Activity:
Copy verbatim the lines of the items, starting at the very first line and ending at the line that contains "media voor niets", with both of those lines included.

Input for this task:
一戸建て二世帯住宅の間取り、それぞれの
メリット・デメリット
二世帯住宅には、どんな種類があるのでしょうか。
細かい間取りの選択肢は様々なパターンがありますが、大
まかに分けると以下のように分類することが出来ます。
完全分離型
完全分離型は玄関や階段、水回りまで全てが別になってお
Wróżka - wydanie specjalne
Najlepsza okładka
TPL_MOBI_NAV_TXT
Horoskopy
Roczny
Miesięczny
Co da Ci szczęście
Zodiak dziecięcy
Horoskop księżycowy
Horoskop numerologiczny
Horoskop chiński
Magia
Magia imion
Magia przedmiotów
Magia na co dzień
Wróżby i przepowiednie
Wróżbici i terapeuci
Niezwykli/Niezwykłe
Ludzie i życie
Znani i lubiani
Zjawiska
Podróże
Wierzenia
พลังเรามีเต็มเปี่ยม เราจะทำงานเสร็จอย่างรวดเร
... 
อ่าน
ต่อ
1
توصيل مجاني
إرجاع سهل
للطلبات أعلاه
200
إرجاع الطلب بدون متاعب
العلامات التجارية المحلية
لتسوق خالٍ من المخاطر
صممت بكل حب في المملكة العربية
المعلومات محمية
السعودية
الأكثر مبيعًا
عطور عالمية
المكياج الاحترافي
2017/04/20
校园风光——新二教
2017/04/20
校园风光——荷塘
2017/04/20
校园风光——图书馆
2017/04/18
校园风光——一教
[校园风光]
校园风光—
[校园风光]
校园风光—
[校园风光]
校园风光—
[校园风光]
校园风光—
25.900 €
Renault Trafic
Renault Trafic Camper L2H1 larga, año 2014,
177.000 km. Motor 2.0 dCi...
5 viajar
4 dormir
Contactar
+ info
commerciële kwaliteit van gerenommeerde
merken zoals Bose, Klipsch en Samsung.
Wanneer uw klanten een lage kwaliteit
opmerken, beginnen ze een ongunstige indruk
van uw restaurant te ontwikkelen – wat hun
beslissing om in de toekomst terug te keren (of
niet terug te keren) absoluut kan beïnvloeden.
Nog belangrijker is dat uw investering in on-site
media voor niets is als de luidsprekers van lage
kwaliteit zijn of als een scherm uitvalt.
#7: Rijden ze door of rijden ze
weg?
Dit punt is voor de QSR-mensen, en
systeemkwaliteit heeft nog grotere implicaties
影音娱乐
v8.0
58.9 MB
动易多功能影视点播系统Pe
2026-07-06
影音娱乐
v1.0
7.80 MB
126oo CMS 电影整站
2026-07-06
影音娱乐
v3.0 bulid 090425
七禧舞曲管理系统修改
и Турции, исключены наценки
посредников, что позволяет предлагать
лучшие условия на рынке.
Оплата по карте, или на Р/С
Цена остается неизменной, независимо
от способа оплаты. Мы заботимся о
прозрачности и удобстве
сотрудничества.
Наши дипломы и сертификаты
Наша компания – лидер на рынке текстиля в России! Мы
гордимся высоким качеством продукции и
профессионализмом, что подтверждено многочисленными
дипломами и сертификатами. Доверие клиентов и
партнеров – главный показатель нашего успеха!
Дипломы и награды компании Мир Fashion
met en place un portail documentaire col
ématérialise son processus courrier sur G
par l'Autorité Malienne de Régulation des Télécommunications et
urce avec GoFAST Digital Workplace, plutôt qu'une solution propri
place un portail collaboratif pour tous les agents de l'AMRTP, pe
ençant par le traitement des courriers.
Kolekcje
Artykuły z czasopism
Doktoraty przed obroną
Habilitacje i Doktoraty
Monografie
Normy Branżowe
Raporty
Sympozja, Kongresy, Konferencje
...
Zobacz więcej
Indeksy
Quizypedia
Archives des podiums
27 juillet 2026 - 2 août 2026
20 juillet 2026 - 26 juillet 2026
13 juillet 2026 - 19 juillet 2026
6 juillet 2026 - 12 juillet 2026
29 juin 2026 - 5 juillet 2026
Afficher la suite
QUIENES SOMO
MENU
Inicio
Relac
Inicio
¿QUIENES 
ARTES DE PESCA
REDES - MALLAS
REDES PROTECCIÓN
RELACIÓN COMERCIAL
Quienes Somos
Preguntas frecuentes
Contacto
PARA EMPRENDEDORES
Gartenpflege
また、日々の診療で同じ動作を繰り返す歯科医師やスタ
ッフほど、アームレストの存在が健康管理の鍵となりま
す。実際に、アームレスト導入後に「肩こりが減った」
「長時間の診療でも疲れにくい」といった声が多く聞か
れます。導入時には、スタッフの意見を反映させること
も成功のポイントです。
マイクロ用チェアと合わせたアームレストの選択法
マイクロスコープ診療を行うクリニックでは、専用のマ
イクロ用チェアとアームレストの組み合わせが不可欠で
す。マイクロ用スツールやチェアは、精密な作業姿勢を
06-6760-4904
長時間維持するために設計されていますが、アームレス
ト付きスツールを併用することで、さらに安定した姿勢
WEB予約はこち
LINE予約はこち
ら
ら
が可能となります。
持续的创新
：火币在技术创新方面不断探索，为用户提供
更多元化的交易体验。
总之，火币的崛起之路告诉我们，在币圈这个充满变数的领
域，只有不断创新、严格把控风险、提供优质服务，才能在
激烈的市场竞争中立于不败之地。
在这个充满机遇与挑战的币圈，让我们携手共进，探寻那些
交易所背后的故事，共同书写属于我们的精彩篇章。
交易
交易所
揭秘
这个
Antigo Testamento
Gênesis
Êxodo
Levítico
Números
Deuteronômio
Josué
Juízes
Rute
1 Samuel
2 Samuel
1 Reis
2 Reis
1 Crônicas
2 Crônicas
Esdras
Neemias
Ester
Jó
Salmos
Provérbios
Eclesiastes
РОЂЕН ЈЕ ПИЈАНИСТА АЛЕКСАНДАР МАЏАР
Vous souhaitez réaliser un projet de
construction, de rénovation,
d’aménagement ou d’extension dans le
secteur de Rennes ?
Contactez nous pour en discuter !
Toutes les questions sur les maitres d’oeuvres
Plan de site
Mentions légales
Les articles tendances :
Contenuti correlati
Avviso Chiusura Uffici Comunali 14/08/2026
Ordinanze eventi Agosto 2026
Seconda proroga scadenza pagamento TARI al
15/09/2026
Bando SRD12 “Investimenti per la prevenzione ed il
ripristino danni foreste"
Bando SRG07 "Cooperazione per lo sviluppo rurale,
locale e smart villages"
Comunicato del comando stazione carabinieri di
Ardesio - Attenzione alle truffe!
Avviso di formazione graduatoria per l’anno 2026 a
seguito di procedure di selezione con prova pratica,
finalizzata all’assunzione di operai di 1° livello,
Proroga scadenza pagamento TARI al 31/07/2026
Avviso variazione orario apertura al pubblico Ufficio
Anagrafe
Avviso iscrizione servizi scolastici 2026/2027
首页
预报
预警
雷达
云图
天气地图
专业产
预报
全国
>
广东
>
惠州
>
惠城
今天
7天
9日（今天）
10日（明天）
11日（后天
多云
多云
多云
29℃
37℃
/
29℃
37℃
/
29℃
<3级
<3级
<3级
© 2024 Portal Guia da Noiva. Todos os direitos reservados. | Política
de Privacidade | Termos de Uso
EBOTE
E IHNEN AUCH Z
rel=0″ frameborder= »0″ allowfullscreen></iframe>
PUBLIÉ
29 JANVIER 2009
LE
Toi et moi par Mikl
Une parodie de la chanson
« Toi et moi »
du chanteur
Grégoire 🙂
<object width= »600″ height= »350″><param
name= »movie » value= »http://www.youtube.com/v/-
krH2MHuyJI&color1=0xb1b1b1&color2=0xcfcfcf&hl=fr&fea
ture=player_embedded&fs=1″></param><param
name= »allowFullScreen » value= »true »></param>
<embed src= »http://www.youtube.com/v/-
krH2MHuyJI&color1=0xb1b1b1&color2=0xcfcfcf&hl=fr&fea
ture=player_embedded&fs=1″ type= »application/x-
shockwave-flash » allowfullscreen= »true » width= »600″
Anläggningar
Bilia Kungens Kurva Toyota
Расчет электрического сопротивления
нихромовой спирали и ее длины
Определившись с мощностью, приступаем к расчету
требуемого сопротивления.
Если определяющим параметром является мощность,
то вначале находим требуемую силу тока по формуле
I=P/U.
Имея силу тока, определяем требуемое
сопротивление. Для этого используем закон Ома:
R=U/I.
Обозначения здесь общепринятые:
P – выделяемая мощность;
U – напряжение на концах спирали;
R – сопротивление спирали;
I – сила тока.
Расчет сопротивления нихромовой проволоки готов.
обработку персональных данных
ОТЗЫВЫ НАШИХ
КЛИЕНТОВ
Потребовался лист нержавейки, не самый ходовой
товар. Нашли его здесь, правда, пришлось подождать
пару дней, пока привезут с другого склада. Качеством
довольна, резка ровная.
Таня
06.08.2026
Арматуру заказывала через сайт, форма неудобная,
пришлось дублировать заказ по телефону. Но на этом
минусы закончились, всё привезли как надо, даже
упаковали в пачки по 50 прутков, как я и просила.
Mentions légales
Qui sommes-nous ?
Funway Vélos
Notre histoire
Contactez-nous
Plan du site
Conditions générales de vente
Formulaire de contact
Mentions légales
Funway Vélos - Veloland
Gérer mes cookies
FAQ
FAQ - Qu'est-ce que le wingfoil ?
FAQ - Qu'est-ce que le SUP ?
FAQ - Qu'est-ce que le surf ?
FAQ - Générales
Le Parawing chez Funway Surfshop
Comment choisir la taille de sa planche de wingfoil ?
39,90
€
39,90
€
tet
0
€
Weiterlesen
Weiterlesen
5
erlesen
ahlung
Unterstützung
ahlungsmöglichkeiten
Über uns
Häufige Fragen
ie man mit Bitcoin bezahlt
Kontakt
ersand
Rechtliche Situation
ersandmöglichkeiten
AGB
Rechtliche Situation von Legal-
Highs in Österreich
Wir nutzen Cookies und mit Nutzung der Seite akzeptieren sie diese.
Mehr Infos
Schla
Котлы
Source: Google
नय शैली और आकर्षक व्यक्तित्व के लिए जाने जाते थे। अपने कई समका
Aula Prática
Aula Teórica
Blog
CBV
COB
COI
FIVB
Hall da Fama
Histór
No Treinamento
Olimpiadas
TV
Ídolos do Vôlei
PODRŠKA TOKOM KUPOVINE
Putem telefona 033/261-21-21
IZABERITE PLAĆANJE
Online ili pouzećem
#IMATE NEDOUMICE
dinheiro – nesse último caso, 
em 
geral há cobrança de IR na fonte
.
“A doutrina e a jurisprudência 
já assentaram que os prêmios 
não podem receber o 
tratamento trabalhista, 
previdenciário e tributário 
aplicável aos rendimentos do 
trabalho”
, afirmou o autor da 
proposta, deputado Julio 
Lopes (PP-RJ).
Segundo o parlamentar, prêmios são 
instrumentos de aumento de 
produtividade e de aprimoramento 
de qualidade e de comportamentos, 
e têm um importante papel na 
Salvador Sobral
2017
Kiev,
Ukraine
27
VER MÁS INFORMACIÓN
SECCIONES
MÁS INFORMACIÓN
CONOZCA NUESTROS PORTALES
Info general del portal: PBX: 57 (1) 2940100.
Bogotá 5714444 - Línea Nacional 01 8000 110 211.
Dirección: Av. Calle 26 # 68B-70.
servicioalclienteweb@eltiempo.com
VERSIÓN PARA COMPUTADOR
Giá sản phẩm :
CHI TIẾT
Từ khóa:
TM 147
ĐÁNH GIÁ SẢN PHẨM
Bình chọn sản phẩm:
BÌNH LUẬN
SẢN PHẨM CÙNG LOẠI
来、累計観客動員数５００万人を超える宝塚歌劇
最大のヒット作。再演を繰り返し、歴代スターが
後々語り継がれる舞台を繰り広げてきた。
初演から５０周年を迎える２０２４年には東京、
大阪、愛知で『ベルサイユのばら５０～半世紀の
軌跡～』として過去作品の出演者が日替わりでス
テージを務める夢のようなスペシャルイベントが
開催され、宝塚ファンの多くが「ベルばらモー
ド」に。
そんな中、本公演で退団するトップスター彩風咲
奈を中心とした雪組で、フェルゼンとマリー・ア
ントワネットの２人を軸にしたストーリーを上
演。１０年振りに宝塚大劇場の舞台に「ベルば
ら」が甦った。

Result for this task:
一戸建て二世帯住宅の間取り、それぞれの
メリット・デメリット
二世帯住宅には、どんな種類があるのでしょうか。
細かい間取りの選択肢は様々なパターンがありますが、大
まかに分けると以下のように分類することが出来ます。
完全分離型
完全分離型は玄関や階段、水回りまで全てが別になってお
Wróżka - wydanie specjalne
Najlepsza okładka
TPL_MOBI_NAV_TXT
Horoskopy
Roczny
Miesięczny
Co da Ci szczęście
Zodiak dziecięcy
Horoskop księżycowy
Horoskop numerologiczny
Horoskop chiński
Magia
Magia imion
Magia przedmiotów
Magia na co dzień
Wróżby i przepowiednie
Wróżbici i terapeuci
Niezwykli/Niezwykłe
Ludzie i życie
Znani i lubiani
Zjawiska
Podróże
Wierzenia
พลังเรามีเต็มเปี่ยม เราจะทำงานเสร็จอย่างรวดเร
... 
อ่าน
ต่อ
1
توصيل مجاني
إرجاع سهل
للطلبات أعلاه
200
إرجاع الطلب بدون متاعب
العلامات التجارية المحلية
لتسوق خالٍ من المخاطر
صممت بكل حب في المملكة العربية
المعلومات محمية
السعودية
الأكثر مبيعًا
عطور عالمية
المكياج الاحترافي
2017/04/20
校园风光——新二教
2017/04/20
校园风光——荷塘
2017/04/20
校园风光——图书馆
2017/04/18
校园风光——一教
[校园风光]
校园风光—
[校园风光]
校园风光—
[校园风光]
校园风光—
[校园风光]
校园风光—
25.900 €
Renault Trafic
Renault Trafic Camper L2H1 larga, año 2014,
177.000 km. Motor 2.0 dCi...
5 viajar
4 dormir
Contactar
+ info
commerciële kwaliteit van gerenommeerde
merken zoals Bose, Klipsch en Samsung.
Wanneer uw klanten een lage kwaliteit
opmerken, beginnen ze een ongunstige indruk
van uw restaurant te ontwikkelen – wat hun
beslissing om in de toekomst terug te keren (of
niet terug te keren) absoluut kan beïnvloeden.
Nog belangrijker is dat uw investering in on-site
media voor niets is als de luidsprekers van lage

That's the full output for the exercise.